Reproduce the listing in its entirety. Do not reproduce the pictures.

---------- Material for this exercise

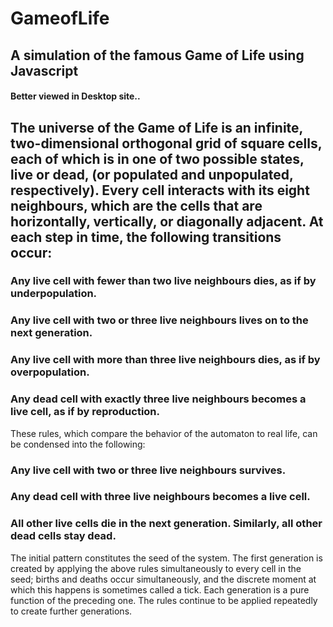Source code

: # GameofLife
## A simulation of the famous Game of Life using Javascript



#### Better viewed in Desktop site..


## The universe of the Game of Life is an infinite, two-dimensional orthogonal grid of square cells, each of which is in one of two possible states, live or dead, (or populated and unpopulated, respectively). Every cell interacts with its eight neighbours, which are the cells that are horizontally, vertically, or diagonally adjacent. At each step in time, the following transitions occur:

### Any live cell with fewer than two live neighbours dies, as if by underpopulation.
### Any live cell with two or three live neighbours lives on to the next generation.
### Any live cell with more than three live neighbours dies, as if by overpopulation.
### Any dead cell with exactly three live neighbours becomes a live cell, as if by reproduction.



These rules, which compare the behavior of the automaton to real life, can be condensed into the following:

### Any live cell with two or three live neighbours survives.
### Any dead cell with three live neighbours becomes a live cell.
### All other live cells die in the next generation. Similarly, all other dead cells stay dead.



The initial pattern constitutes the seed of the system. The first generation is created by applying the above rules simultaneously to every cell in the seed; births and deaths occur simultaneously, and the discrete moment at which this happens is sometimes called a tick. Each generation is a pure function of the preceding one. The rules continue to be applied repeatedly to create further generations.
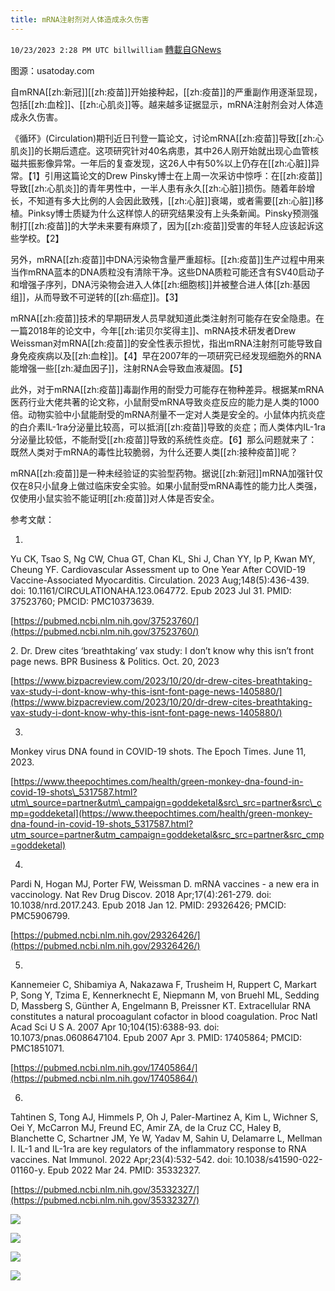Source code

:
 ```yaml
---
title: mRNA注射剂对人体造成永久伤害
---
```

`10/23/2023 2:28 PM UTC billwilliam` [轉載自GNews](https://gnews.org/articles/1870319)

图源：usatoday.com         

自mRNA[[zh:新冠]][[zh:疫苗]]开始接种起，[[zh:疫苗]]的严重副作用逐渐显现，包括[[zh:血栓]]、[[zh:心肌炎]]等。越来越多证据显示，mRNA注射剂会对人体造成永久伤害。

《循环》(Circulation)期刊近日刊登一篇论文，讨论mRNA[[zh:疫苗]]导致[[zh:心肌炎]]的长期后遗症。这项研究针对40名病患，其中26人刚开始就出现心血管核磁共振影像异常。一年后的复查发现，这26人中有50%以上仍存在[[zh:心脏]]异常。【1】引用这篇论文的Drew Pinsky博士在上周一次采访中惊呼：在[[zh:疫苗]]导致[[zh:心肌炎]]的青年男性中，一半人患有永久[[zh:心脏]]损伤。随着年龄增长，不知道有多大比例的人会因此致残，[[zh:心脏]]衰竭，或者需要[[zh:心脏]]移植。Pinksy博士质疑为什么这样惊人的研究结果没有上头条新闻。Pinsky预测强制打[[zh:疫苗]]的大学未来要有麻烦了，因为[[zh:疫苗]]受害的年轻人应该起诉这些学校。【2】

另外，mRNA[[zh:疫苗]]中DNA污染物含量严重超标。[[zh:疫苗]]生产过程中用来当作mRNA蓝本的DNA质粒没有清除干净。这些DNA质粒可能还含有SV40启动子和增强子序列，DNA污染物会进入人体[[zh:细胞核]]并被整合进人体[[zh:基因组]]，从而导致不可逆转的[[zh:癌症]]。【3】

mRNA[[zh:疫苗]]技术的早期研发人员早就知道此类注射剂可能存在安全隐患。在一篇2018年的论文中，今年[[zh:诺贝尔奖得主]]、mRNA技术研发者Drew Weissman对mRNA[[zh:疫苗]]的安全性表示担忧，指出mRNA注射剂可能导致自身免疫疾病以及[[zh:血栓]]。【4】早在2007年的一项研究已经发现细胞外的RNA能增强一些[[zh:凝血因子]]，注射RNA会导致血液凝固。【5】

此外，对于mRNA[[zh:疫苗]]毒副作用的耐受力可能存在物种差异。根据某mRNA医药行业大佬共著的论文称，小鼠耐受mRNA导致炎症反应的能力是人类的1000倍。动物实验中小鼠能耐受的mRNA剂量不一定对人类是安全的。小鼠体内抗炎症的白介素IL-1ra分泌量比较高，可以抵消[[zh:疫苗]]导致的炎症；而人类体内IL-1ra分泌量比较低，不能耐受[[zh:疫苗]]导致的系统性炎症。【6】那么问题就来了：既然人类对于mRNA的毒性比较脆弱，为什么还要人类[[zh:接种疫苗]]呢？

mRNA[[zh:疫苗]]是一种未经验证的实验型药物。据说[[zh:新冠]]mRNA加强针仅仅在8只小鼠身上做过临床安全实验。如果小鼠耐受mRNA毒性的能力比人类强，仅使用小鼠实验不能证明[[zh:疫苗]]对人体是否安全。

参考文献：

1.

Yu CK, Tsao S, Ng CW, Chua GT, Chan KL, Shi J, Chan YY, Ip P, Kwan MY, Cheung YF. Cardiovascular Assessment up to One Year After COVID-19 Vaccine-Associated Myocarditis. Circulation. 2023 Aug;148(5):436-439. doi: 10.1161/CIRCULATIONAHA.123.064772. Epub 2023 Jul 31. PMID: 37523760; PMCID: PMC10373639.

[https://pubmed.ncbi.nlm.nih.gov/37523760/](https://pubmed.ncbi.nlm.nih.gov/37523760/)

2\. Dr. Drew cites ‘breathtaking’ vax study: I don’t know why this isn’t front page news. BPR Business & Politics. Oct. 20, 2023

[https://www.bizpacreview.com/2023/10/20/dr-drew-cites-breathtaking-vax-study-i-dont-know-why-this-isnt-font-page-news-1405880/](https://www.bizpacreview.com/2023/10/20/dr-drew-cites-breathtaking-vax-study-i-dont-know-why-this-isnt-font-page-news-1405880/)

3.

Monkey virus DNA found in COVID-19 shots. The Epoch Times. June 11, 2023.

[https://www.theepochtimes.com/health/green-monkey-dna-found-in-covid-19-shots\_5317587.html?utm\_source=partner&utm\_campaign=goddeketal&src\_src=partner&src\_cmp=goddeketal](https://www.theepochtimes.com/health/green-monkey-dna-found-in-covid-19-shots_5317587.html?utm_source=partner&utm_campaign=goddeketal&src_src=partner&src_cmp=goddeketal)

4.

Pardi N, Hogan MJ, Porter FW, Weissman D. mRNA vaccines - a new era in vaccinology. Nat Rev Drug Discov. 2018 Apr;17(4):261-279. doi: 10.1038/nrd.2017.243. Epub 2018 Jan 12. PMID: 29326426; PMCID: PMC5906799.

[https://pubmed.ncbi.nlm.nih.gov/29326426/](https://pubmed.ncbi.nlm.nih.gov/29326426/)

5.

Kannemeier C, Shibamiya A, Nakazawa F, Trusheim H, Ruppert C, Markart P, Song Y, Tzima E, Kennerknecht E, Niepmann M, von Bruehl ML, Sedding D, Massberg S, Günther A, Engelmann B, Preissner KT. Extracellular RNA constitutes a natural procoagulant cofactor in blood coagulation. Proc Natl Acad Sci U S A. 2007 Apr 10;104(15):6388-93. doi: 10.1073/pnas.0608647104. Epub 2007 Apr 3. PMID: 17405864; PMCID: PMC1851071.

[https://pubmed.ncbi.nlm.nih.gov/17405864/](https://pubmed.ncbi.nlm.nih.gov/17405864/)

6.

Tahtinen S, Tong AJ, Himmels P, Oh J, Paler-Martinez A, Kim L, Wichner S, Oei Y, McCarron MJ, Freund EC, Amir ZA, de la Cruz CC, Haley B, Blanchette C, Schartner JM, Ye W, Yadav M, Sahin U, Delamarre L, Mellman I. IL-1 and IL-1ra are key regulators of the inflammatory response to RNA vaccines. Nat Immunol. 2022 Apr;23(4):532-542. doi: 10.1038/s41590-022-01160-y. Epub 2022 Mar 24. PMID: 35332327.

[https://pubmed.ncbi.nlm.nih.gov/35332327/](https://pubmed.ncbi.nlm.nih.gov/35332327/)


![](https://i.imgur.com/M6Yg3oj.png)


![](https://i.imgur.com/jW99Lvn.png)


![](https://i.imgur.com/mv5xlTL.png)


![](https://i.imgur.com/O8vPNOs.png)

--------------------

### Answer to this problem:
Source code

: # GameofLife
## A simulation of the famous Game of Life using Javascript



#### Better viewed in Desktop site..


## The universe of the Game of Life is an infinite, two-dimensional orthogonal grid of square cells, each of which is in one of two possible states, live or dead, (or populated and unpopulated, respectively). Every cell interacts with its eight neighbours, which are the cells that are horizontally, vertically, or diagonally adjacent. At each step in time, the following transitions occur:

### Any live cell with fewer than two live neighbours dies, as if by underpopulation.
### Any live cell with two or three live neighbours lives on to the next generation.
### Any live cell with more than three live neighbours dies, as if by overpopulation.
### Any dead cell with exactly three live neighbours becomes a live cell, as if by reproduction.



These rules, which compare the behavior of the automaton to real life, can be condensed into the following:

### Any live cell with two or three live neighbours survives.
### Any dead cell with three live neighbours becomes a live cell.
### All other live cells die in the next generation. Similarly, all other dead cells stay dead.



The initial pattern constitutes the seed of the system. The first generation is created by applying the above rules simultaneously to every cell in the seed; births and deaths occur simultaneously, and the discrete moment at which this happens is sometimes called a tick. Each generation is a pure function of the preceding one. The rules continue to be applied repeatedly to create further generations.
Source code

:
 ```yaml
---
title: mRNA注射剂对人体造成永久伤害
---
```

`10/23/2023 2:28 PM UTC billwilliam` [轉載自GNews](https://gnews.org/articles/1870319)

图源：usatoday.com         

自mRNA[[zh:新冠]][[zh:疫苗]]开始接种起，[[zh:疫苗]]的严重副作用逐渐显现，包括[[zh:血栓]]、[[zh:心肌炎]]等。越来越多证据显示，mRNA注射剂会对人体造成永久伤害。

《循环》(Circulation)期刊近日刊登一篇论文，讨论mRNA[[zh:疫苗]]导致[[zh:心肌炎]]的长期后遗症。这项研究针对40名病患，其中26人刚开始就出现心血管核磁共振影像异常。一年后的复查发现，这26人中有50%以上仍存在[[zh:心脏]]异常。【1】引用这篇论文的Drew Pinsky博士在上周一次采访中惊呼：在[[zh:疫苗]]导致[[zh:心肌炎]]的青年男性中，一半人患有永久[[zh:心脏]]损伤。随着年龄增长，不知道有多大比例的人会因此致残，[[zh:心脏]]衰竭，或者需要[[zh:心脏]]移植。Pinksy博士质疑为什么这样惊人的研究结果没有上头条新闻。Pinsky预测强制打[[zh:疫苗]]的大学未来要有麻烦了，因为[[zh:疫苗]]受害的年轻人应该起诉这些学校。【2】

另外，mRNA[[zh:疫苗]]中DNA污染物含量严重超标。[[zh:疫苗]]生产过程中用来当作mRNA蓝本的DNA质粒没有清除干净。这些DNA质粒可能还含有SV40启动子和增强子序列，DNA污染物会进入人体[[zh:细胞核]]并被整合进人体[[zh:基因组]]，从而导致不可逆转的[[zh:癌症]]。【3】

mRNA[[zh:疫苗]]技术的早期研发人员早就知道此类注射剂可能存在安全隐患。在一篇2018年的论文中，今年[[zh:诺贝尔奖得主]]、mRNA技术研发者Drew Weissman对mRNA[[zh:疫苗]]的安全性表示担忧，指出mRNA注射剂可能导致自身免疫疾病以及[[zh:血栓]]。【4】早在2007年的一项研究已经发现细胞外的RNA能增强一些[[zh:凝血因子]]，注射RNA会导致血液凝固。【5】

此外，对于mRNA[[zh:疫苗]]毒副作用的耐受力可能存在物种差异。根据某mRNA医药行业大佬共著的论文称，小鼠耐受mRNA导致炎症反应的能力是人类的1000倍。动物实验中小鼠能耐受的mRNA剂量不一定对人类是安全的。小鼠体内抗炎症的白介素IL-1ra分泌量比较高，可以抵消[[zh:疫苗]]导致的炎症；而人类体内IL-1ra分泌量比较低，不能耐受[[zh:疫苗]]导致的系统性炎症。【6】那么问题就来了：既然人类对于mRNA的毒性比较脆弱，为什么还要人类[[zh:接种疫苗]]呢？

mRNA[[zh:疫苗]]是一种未经验证的实验型药物。据说[[zh:新冠]]mRNA加强针仅仅在8只小鼠身上做过临床安全实验。如果小鼠耐受mRNA毒性的能力比人类强，仅使用小鼠实验不能证明[[zh:疫苗]]对人体是否安全。

参考文献：

1.

Yu CK, Tsao S, Ng CW, Chua GT, Chan KL, Shi J, Chan YY, Ip P, Kwan MY, Cheung YF. Cardiovascular Assessment up to One Year After COVID-19 Vaccine-Associated Myocarditis. Circulation. 2023 Aug;148(5):436-439. doi: 10.1161/CIRCULATIONAHA.123.064772. Epub 2023 Jul 31. PMID: 37523760; PMCID: PMC10373639.

[https://pubmed.ncbi.nlm.nih.gov/37523760/](https://pubmed.ncbi.nlm.nih.gov/37523760/)

2\. Dr. Drew cites ‘breathtaking’ vax study: I don’t know why this isn’t front page news. BPR Business & Politics. Oct. 20, 2023

[https://www.bizpacreview.com/2023/10/20/dr-drew-cites-breathtaking-vax-study-i-dont-know-why-this-isnt-font-page-news-1405880/](https://www.bizpacreview.com/2023/10/20/dr-drew-cites-breathtaking-vax-study-i-dont-know-why-this-isnt-font-page-news-1405880/)

3.

Monkey virus DNA found in COVID-19 shots. The Epoch Times. June 11, 2023.

[https://www.theepochtimes.com/health/green-monkey-dna-found-in-covid-19-shots\_5317587.html?utm\_source=partner&utm\_campaign=goddeketal&src\_src=partner&src\_cmp=goddeketal](https://www.theepochtimes.com/health/green-monkey-dna-found-in-covid-19-shots_5317587.html?utm_source=partner&utm_campaign=goddeketal&src_src=partner&src_cmp=goddeketal)

4.

Pardi N, Hogan MJ, Porter FW, Weissman D. mRNA vaccines - a new era in vaccinology. Nat Rev Drug Discov. 2018 Apr;17(4):261-279. doi: 10.1038/nrd.2017.243. Epub 2018 Jan 12. PMID: 29326426; PMCID: PMC5906799.

[https://pubmed.ncbi.nlm.nih.gov/29326426/](https://pubmed.ncbi.nlm.nih.gov/29326426/)

5.

Kannemeier C, Shibamiya A, Nakazawa F, Trusheim H, Ruppert C, Markart P, Song Y, Tzima E, Kennerknecht E, Niepmann M, von Bruehl ML, Sedding D, Massberg S, Günther A, Engelmann B, Preissner KT. Extracellular RNA constitutes a natural procoagulant cofactor in blood coagulation. Proc Natl Acad Sci U S A. 2007 Apr 10;104(15):6388-93. doi: 10.1073/pnas.0608647104. Epub 2007 Apr 3. PMID: 17405864; PMCID: PMC1851071.

[https://pubmed.ncbi.nlm.nih.gov/17405864/](https://pubmed.ncbi.nlm.nih.gov/17405864/)

6.

Tahtinen S, Tong AJ, Himmels P, Oh J, Paler-Martinez A, Kim L, Wichner S, Oei Y, McCarron MJ, Freund EC, Amir ZA, de la Cruz CC, Haley B, Blanchette C, Schartner JM, Ye W, Yadav M, Sahin U, Delamarre L, Mellman I. IL-1 and IL-1ra are key regulators of the inflammatory response to RNA vaccines. Nat Immunol. 2022 Apr;23(4):532-542. doi: 10.1038/s41590-022-01160-y. Epub 2022 Mar 24. PMID: 35332327.

[https://pubmed.ncbi.nlm.nih.gov/35332327/](https://pubmed.ncbi.nlm.nih.gov/35332327/)


![](https://i.imgur.com/M6Yg3oj.png)


![](https://i.imgur.com/jW99Lvn.png)


![](https://i.imgur.com/mv5xlTL.png)


![](https://i.imgur.com/O8vPNOs.png)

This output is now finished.